Il faut qu'une loi, présentée et votée au Parlement, exige que 1% aille à la culture à chaque fois qu'une entreprise privée fait un bâtiment public. C'est comme cela que les villes européennes, qui sont très belles, ont été faites. Pour ma part, quand j'arrive dans un pays, je préfère voir des musées. Je veux que l'Etat se décide aussi dans ce sens. En France, une loi créée par Jack Lang, ancien ministre de la culture et de l'éducation nationale, oblige toutes les boîtes privées à verser 1% au secteur public pour construire des édifices culturels.
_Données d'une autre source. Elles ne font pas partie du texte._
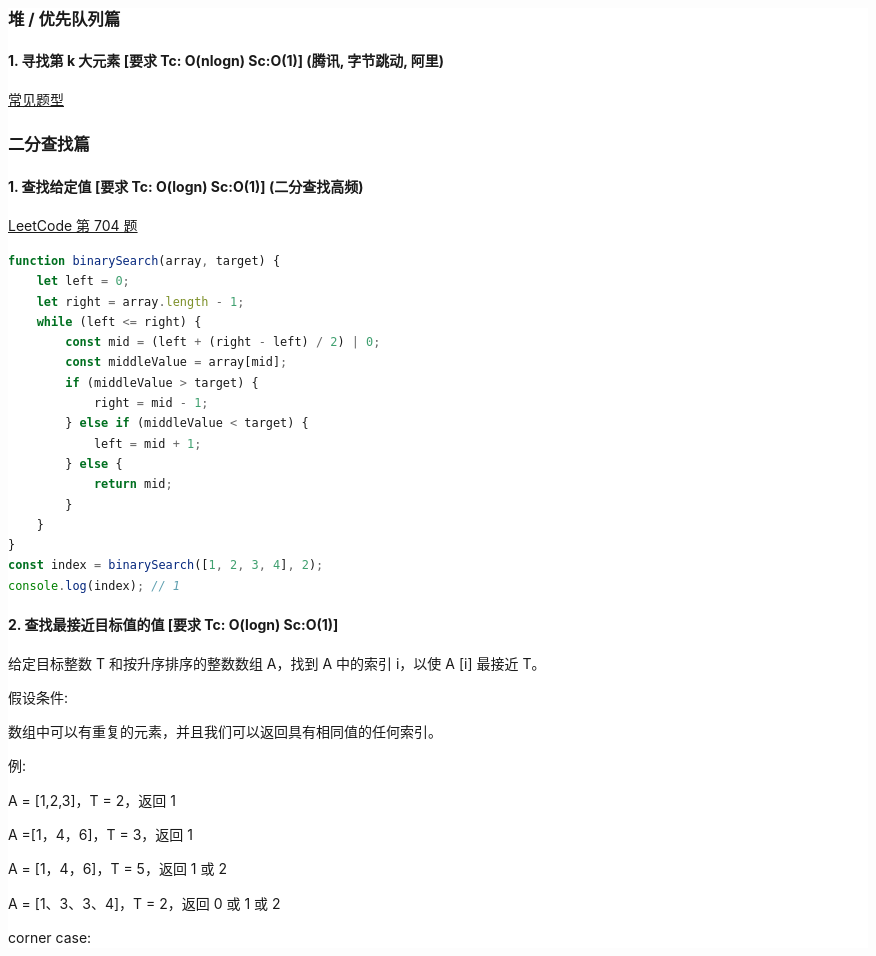 ### 堆 / 优先队列篇

#### 1. 寻找第 k 大元素 [要求 Tc: O(nlogn) Sc:O(1)] (腾讯, 字节跳动, 阿里)

[常见题型](https://leetcode-cn.com/explore/interview/card/top-interview-questions/266/heap-stack-queue/1154/)

```js

```

### 二分查找篇

#### 1. 查找给定值 [要求 Tc: O(logn) Sc:O(1)] (二分查找高频)

[LeetCode 第 704 题](https://leetcode-cn.com/problems/binary-search/)

```js
function binarySearch(array, target) {
    let left = 0;
    let right = array.length - 1;
    while (left <= right) {
        const mid = (left + (right - left) / 2) | 0;
        const middleValue = array[mid];
        if (middleValue > target) {
            right = mid - 1;
        } else if (middleValue < target) {
            left = mid + 1;
        } else {
            return mid;
        }
    }
}
const index = binarySearch([1, 2, 3, 4], 2);
console.log(index); // 1

```

#### 2. 查找最接近目标值的值 [要求 Tc: O(logn) Sc:O(1)]

给定目标整数 T 和按升序排序的整数数组 A，找到 A 中的索引 i，以使 A [i] 最接近 T。

假设条件:

数组中可以有重复的元素，并且我们可以返回具有相同值的任何索引。

例:

A = [1,2,3]，T = 2，返回 1

A =[1，4，6]，T = 3，返回 1

A = [1，4，6]，T = 5，返回 1 或 2

A = [1、3、3、4]，T = 2，返回 0 或 1 或 2

corner case:
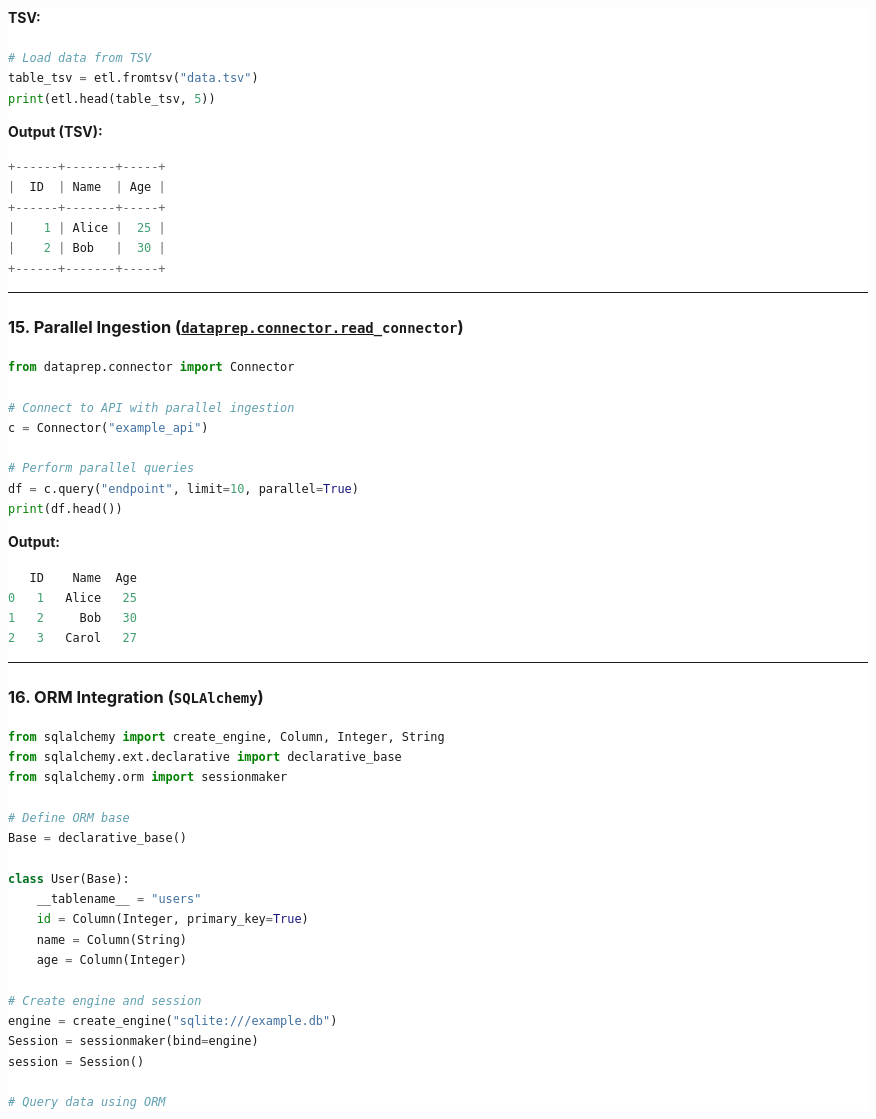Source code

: #### TSV:

```python
# Load data from TSV
table_tsv = etl.fromtsv("data.tsv")
print(etl.head(table_tsv, 5))
```

**Output (TSV):**

```python
+------+-------+-----+
|  ID  | Name  | Age |
+------+-------+-----+
|    1 | Alice |  25 |
|    2 | Bob   |  30 |
+------+-------+-----+
```

---

### 15\. **Parallel Ingestion (**[`dataprep.connector.read`](http://dataprep.connector.read)`_connector`)

```python
from dataprep.connector import Connector

# Connect to API with parallel ingestion
c = Connector("example_api")

# Perform parallel queries
df = c.query("endpoint", limit=10, parallel=True)
print(df.head())
```

**Output:**

```python
   ID    Name  Age
0   1   Alice   25
1   2     Bob   30
2   3   Carol   27
```

---

### 16\. **ORM Integration (**`SQLAlchemy`)

```python
from sqlalchemy import create_engine, Column, Integer, String
from sqlalchemy.ext.declarative import declarative_base
from sqlalchemy.orm import sessionmaker

# Define ORM base
Base = declarative_base()

class User(Base):
    __tablename__ = "users"
    id = Column(Integer, primary_key=True)
    name = Column(String)
    age = Column(Integer)

# Create engine and session
engine = create_engine("sqlite:///example.db")
Session = sessionmaker(bind=engine)
session = Session()

# Query data using ORM
```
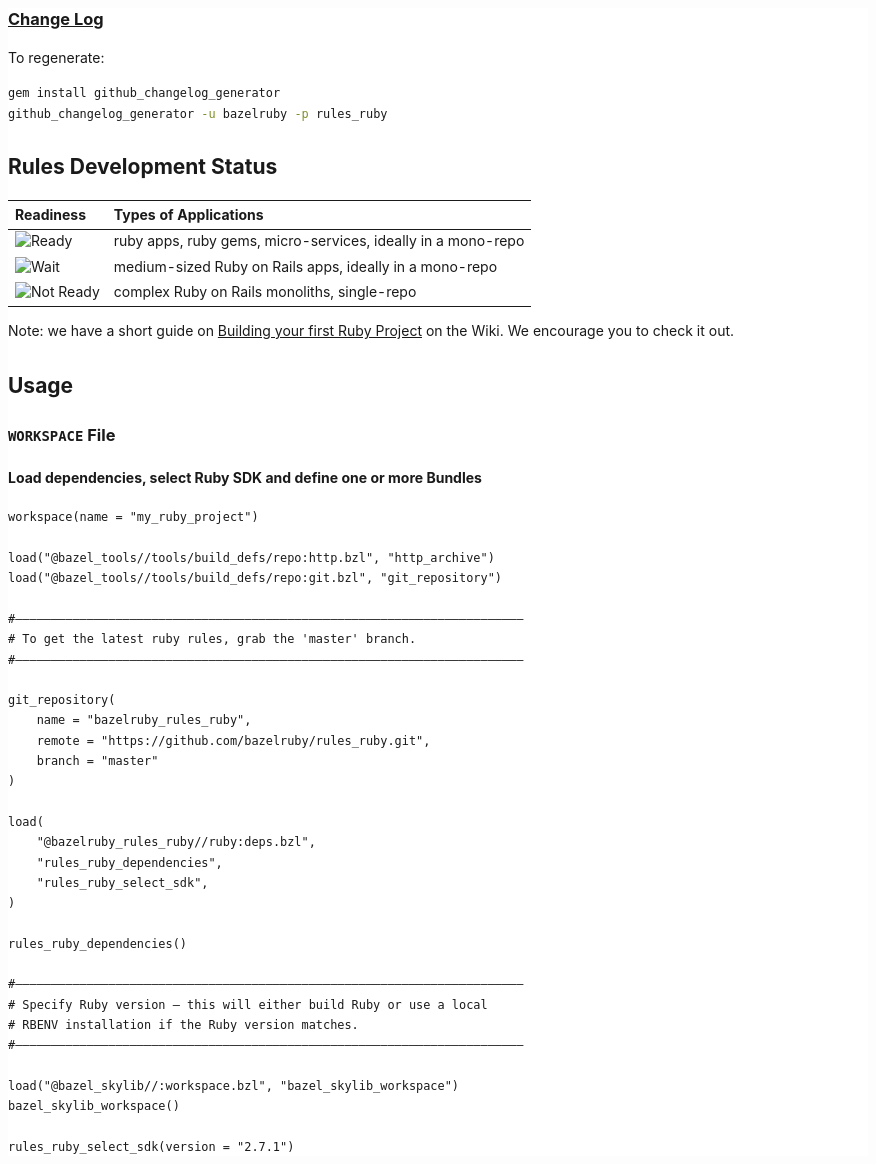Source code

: 
### [Change Log](CHANGELOG.md)

To regenerate:

```bash
gem install github_changelog_generator
github_changelog_generator -u bazelruby -p rules_ruby
```

## Rules Development Status

| **Readiness**                               | **Types of Applications**                                    |
| :------------------------------------------ | :----------------------------------------------------------- |
| ![Ready](docs/img/status-ready.svg)         | ruby apps, ruby gems, micro-services, ideally in a mono-repo |
| ![Wait](docs/img/status-wait.svg)           | medium-sized Ruby on Rails apps, ideally in a mono-repo      |
| ![Not Ready](docs/img/status-not-ready.svg) | complex Ruby on Rails monoliths, single-repo                 |


Note: we have a short guide on [Building your first Ruby Project](https://github.com/bazelruby/rules_ruby/wiki/Build-your-ruby-project) on the Wiki. We encourage you to check it out.

## Usage

### `WORKSPACE` File

#### Load dependencies, select Ruby SDK and define one or more Bundles

```bazel
workspace(name = "my_ruby_project")

load("@bazel_tools//tools/build_defs/repo:http.bzl", "http_archive")
load("@bazel_tools//tools/build_defs/repo:git.bzl", "git_repository")

#———————————————————————————————————————————————————————————————————————
# To get the latest ruby rules, grab the 'master' branch.
#———————————————————————————————————————————————————————————————————————

git_repository(
    name = "bazelruby_rules_ruby",
    remote = "https://github.com/bazelruby/rules_ruby.git",
    branch = "master"
)

load(
    "@bazelruby_rules_ruby//ruby:deps.bzl",
    "rules_ruby_dependencies",
    "rules_ruby_select_sdk",
)

rules_ruby_dependencies()

#———————————————————————————————————————————————————————————————————————
# Specify Ruby version — this will either build Ruby or use a local
# RBENV installation if the Ruby version matches.
#———————————————————————————————————————————————————————————————————————

load("@bazel_skylib//:workspace.bzl", "bazel_skylib_workspace")
bazel_skylib_workspace()

rules_ruby_select_sdk(version = "2.7.1")

```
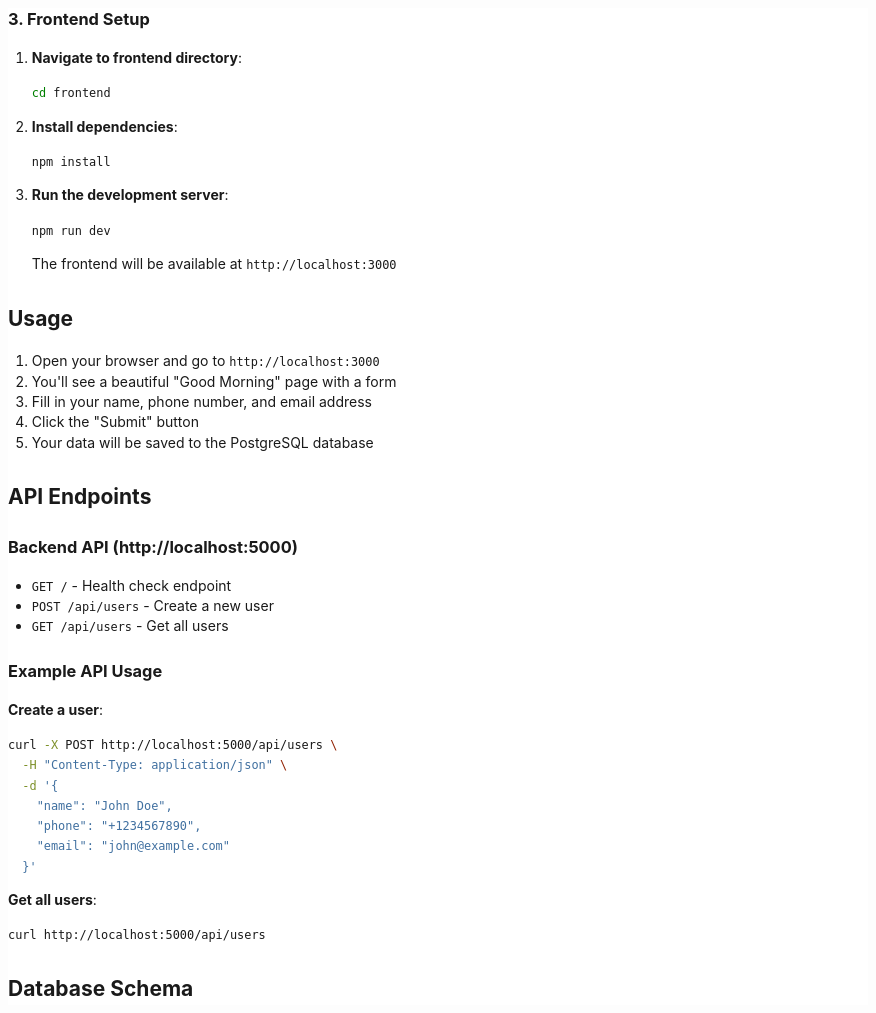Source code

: ### 3. Frontend Setup

1. **Navigate to frontend directory**:
   ```bash
   cd frontend
   ```

2. **Install dependencies**:
   ```bash
   npm install
   ```

3. **Run the development server**:
   ```bash
   npm run dev
   ```

   The frontend will be available at `http://localhost:3000`

## Usage

1. Open your browser and go to `http://localhost:3000`
2. You'll see a beautiful "Good Morning" page with a form
3. Fill in your name, phone number, and email address
4. Click the "Submit" button
5. Your data will be saved to the PostgreSQL database

## API Endpoints

### Backend API (http://localhost:5000)

- `GET /` - Health check endpoint
- `POST /api/users` - Create a new user
- `GET /api/users` - Get all users

### Example API Usage

**Create a user**:
```bash
curl -X POST http://localhost:5000/api/users \
  -H "Content-Type: application/json" \
  -d '{
    "name": "John Doe",
    "phone": "+1234567890",
    "email": "john@example.com"
  }'
```

**Get all users**:
```bash
curl http://localhost:5000/api/users
```

## Database Schema
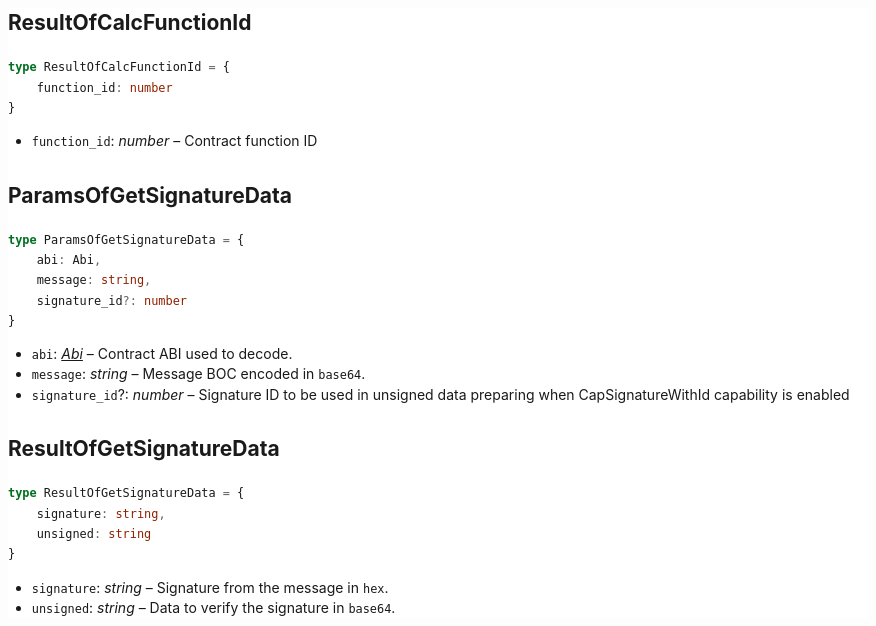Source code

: 
## ResultOfCalcFunctionId
```ts
type ResultOfCalcFunctionId = {
    function_id: number
}
```
- `function_id`: _number_ – Contract function ID


## ParamsOfGetSignatureData
```ts
type ParamsOfGetSignatureData = {
    abi: Abi,
    message: string,
    signature_id?: number
}
```
- `abi`: _[Abi](mod\_abi.md#abi)_ – Contract ABI used to decode.
- `message`: _string_ – Message BOC encoded in `base64`.
- `signature_id`?: _number_ – Signature ID to be used in unsigned data preparing when CapSignatureWithId capability is enabled


## ResultOfGetSignatureData
```ts
type ResultOfGetSignatureData = {
    signature: string,
    unsigned: string
}
```
- `signature`: _string_ – Signature from the message in `hex`.
- `unsigned`: _string_ – Data to verify the signature in `base64`.


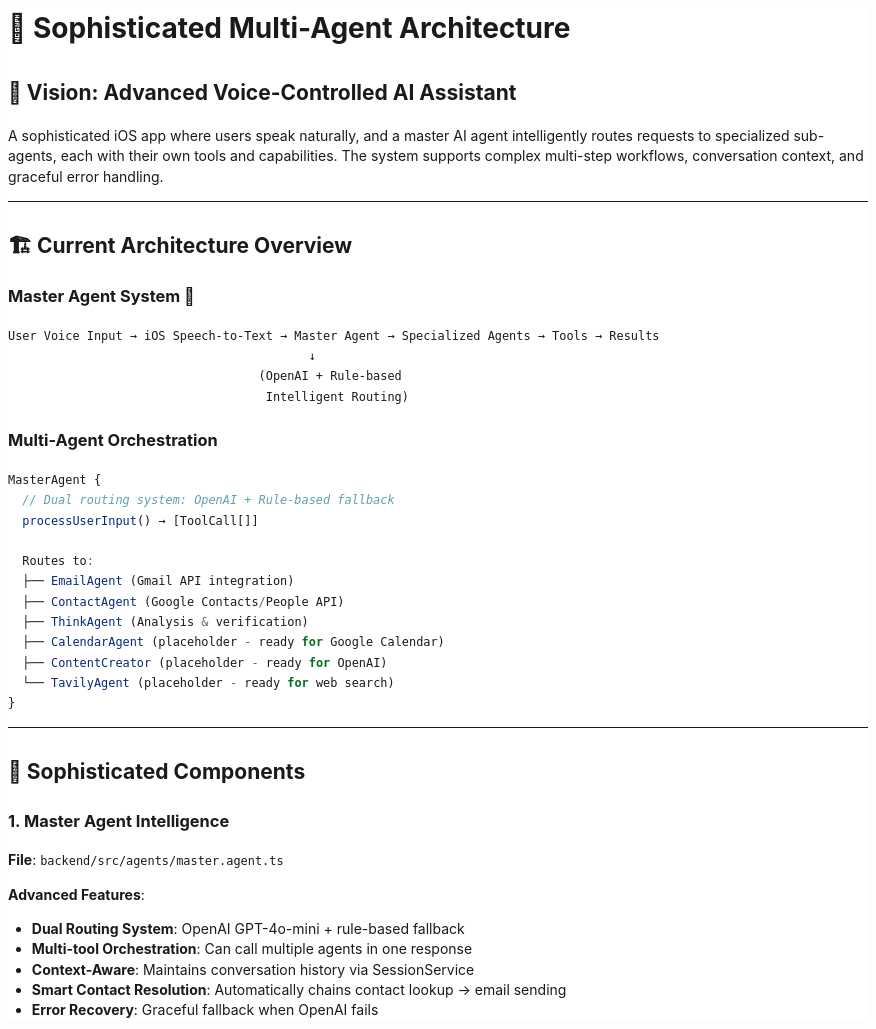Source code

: # 🧠 Sophisticated Multi-Agent Architecture

## 🎯 **Vision: Advanced Voice-Controlled AI Assistant**

A sophisticated iOS app where users speak naturally, and a master AI agent intelligently routes requests to specialized sub-agents, each with their own tools and capabilities. The system supports complex multi-step workflows, conversation context, and graceful error handling.

---

## 🏗️ **Current Architecture Overview**

### **Master Agent System** 🧠
```
User Voice Input → iOS Speech-to-Text → Master Agent → Specialized Agents → Tools → Results
                                          ↓
                                   (OpenAI + Rule-based
                                    Intelligent Routing)
```

### **Multi-Agent Orchestration**
```typescript
MasterAgent {
  // Dual routing system: OpenAI + Rule-based fallback
  processUserInput() → [ToolCall[]]
  
  Routes to:
  ├── EmailAgent (Gmail API integration)
  ├── ContactAgent (Google Contacts/People API)  
  ├── ThinkAgent (Analysis & verification)
  ├── CalendarAgent (placeholder - ready for Google Calendar)
  ├── ContentCreator (placeholder - ready for OpenAI)
  └── TavilyAgent (placeholder - ready for web search)
}
```

---

## 🔧 **Sophisticated Components**

### **1. Master Agent Intelligence**
**File**: `backend/src/agents/master.agent.ts`

**Advanced Features**:
- **Dual Routing System**: OpenAI GPT-4o-mini + rule-based fallback
- **Multi-tool Orchestration**: Can call multiple agents in one response
- **Context-Aware**: Maintains conversation history via SessionService
- **Smart Contact Resolution**: Automatically chains contact lookup → email sending
- **Error Recovery**: Graceful fallback when OpenAI fails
Il faut aussi favoriser le secteur de la culture par des baisses d'impôts.
Quel serait, à votre avis, l'impact de l'investissement en culture pour l'économie du pays ?
La culture peut générer de l'emploi. Il faut comprendre cela. Par exemple, en France, l'industrie culturelle rapporte 7 fois plus que celle automobile. Non seulement des emplois, mais aussi de la richesse peut être créée en investissant en culture. Ce n'est pas de l'argent jeté par la fenêtre. La culture est plutôt un moteur économique exceptionnel. Il est vrai qu'on est en train de prendre conscience en commençant par ouvrir des musées. Mais il faut qu'il y en ait dans toutes les villes du Maroc. Nous en avons besoin. A Essaouira et Agadir, il n'y a même pas de salles de cinéma. Par contre, Bilbao, au nord de l'Espagne, qui était une ville sinistrée et morte, renaît de ses cendres de par l'ouverture du musée Guggenheim.